• [THE TASK]:
Using the data below, return the stretch from the line that contains "high-resolution histopathology image" through the line that contains "renal cancer (adenocarcinoma)", both included, exactly as it stands and nothing beyond it.

···

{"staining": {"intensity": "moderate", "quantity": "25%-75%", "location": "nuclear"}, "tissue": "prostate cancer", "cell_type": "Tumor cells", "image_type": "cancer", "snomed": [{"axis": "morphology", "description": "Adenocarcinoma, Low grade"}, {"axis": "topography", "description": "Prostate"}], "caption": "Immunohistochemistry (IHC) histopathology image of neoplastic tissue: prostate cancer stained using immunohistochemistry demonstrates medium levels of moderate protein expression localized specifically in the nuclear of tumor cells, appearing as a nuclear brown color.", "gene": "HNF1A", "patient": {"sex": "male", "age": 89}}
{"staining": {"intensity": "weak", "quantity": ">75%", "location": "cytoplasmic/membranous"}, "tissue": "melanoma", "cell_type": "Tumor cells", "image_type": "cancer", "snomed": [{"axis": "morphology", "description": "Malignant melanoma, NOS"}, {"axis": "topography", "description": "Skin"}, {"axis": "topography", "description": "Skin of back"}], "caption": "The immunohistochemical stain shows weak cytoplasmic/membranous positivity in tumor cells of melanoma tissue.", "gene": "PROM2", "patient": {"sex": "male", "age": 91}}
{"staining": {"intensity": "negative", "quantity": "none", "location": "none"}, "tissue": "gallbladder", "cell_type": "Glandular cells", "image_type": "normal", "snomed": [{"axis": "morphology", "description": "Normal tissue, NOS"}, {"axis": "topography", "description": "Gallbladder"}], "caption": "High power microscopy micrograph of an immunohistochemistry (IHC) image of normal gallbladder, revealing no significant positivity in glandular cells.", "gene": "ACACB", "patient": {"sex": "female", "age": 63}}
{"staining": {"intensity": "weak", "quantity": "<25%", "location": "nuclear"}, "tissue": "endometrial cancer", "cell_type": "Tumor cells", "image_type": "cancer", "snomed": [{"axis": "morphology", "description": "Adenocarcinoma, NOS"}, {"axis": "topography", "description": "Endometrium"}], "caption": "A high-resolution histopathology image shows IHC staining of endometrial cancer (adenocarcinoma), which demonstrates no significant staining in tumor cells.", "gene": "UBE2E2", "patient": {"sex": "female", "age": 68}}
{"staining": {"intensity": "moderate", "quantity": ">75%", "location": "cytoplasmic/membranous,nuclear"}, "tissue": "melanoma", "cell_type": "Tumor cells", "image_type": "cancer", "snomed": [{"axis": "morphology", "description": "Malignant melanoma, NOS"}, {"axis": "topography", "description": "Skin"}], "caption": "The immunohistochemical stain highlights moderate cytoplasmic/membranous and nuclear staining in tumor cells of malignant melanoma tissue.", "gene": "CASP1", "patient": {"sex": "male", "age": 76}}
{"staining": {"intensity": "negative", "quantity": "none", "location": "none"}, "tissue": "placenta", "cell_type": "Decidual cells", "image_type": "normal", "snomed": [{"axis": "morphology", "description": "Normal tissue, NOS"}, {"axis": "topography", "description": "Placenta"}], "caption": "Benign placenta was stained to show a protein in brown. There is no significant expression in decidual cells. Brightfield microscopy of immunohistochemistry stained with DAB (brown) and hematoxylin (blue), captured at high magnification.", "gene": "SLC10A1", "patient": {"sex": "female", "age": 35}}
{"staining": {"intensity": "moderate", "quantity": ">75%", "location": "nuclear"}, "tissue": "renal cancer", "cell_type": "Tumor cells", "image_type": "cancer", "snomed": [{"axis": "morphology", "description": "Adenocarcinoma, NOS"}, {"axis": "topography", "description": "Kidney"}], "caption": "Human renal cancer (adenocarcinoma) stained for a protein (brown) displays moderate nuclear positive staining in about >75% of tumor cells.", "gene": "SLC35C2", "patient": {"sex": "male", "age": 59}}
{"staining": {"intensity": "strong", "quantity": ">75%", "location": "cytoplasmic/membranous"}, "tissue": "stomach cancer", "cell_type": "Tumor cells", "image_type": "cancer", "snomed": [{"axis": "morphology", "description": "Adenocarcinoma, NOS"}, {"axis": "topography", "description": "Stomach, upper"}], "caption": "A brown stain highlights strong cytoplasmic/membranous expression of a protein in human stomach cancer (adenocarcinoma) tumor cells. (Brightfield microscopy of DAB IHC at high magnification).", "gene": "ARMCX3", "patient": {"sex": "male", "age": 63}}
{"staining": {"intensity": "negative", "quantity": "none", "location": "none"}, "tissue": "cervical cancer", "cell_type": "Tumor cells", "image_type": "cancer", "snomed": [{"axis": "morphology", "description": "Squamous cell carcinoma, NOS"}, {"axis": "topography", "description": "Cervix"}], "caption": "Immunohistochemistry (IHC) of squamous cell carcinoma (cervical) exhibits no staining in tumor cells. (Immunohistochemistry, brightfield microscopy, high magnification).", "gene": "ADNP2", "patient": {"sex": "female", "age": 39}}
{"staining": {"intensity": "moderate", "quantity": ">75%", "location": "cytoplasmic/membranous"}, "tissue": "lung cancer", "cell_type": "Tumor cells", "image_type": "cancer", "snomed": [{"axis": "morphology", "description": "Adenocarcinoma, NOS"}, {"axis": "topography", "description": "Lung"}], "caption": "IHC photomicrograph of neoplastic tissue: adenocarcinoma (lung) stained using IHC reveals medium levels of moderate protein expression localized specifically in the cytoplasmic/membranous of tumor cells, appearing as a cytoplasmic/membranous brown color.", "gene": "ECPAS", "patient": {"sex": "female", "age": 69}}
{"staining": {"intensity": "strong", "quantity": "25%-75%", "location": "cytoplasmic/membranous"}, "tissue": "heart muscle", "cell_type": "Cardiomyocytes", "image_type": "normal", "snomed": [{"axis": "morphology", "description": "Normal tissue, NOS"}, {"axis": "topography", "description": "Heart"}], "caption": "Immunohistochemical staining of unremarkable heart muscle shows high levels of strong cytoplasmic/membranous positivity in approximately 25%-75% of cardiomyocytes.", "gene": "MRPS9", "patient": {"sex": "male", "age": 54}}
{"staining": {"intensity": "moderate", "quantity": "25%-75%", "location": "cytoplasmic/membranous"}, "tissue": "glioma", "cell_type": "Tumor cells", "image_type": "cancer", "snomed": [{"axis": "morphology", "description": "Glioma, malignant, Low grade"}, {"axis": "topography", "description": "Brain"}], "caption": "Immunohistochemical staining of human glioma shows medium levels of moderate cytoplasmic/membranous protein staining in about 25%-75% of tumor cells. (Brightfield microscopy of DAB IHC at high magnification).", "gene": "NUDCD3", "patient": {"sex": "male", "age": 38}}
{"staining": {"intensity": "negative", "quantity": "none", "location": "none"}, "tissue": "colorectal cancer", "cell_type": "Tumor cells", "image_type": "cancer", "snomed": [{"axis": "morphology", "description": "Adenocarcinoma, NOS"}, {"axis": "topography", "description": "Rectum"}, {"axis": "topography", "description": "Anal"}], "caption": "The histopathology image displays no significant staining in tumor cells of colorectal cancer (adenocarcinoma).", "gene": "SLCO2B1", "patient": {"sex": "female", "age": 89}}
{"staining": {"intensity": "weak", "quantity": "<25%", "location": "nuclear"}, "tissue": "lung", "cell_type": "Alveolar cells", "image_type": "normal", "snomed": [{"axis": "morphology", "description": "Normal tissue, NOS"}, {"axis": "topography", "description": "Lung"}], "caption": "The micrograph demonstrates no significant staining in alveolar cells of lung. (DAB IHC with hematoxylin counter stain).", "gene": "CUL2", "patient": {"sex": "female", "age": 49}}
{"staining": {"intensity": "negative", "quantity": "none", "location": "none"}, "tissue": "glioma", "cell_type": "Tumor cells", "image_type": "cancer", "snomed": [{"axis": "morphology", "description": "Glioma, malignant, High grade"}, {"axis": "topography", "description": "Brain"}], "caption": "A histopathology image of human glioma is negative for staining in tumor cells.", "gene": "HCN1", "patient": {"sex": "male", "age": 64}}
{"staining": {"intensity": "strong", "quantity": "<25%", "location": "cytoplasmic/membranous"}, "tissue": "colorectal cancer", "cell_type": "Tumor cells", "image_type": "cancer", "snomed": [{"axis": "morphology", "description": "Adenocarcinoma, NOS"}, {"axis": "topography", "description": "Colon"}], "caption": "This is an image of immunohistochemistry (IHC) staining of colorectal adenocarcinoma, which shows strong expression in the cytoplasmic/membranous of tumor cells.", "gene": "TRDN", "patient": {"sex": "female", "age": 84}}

···

• [RESPONSE AREA]:
{"staining": {"intensity": "weak", "quantity": "<25%", "location": "nuclear"}, "tissue": "endometrial cancer", "cell_type": "Tumor cells", "image_type": "cancer", "snomed": [{"axis": "morphology", "description": "Adenocarcinoma, NOS"}, {"axis": "topography", "description": "Endometrium"}], "caption": "A high-resolution histopathology image shows IHC staining of endometrial cancer (adenocarcinoma), which demonstrates no significant staining in tumor cells.", "gene": "UBE2E2", "patient": {"sex": "female", "age": 68}}
{"staining": {"intensity": "moderate", "quantity": ">75%", "location": "cytoplasmic/membranous,nuclear"}, "tissue": "melanoma", "cell_type": "Tumor cells", "image_type": "cancer", "snomed": [{"axis": "morphology", "description": "Malignant melanoma, NOS"}, {"axis": "topography", "description": "Skin"}], "caption": "The immunohistochemical stain highlights moderate cytoplasmic/membranous and nuclear staining in tumor cells of malignant melanoma tissue.", "gene": "CASP1", "patient": {"sex": "male", "age": 76}}
{"staining": {"intensity": "negative", "quantity": "none", "location": "none"}, "tissue": "placenta", "cell_type": "Decidual cells", "image_type": "normal", "snomed": [{"axis": "morphology", "description": "Normal tissue, NOS"}, {"axis": "topography", "description": "Placenta"}], "caption": "Benign placenta was stained to show a protein in brown. There is no significant expression in decidual cells. Brightfield microscopy of immunohistochemistry stained with DAB (brown) and hematoxylin (blue), captured at high magnification.", "gene": "SLC10A1", "patient": {"sex": "female", "age": 35}}
{"staining": {"intensity": "moderate", "quantity": ">75%", "location": "nuclear"}, "tissue": "renal cancer", "cell_type": "Tumor cells", "image_type": "cancer", "snomed": [{"axis": "morphology", "description": "Adenocarcinoma, NOS"}, {"axis": "topography", "description": "Kidney"}], "caption": "Human renal cancer (adenocarcinoma) stained for a protein (brown) displays moderate nuclear positive staining in about >75% of tumor cells.", "gene": "SLC35C2", "patient": {"sex": "male", "age": 59}}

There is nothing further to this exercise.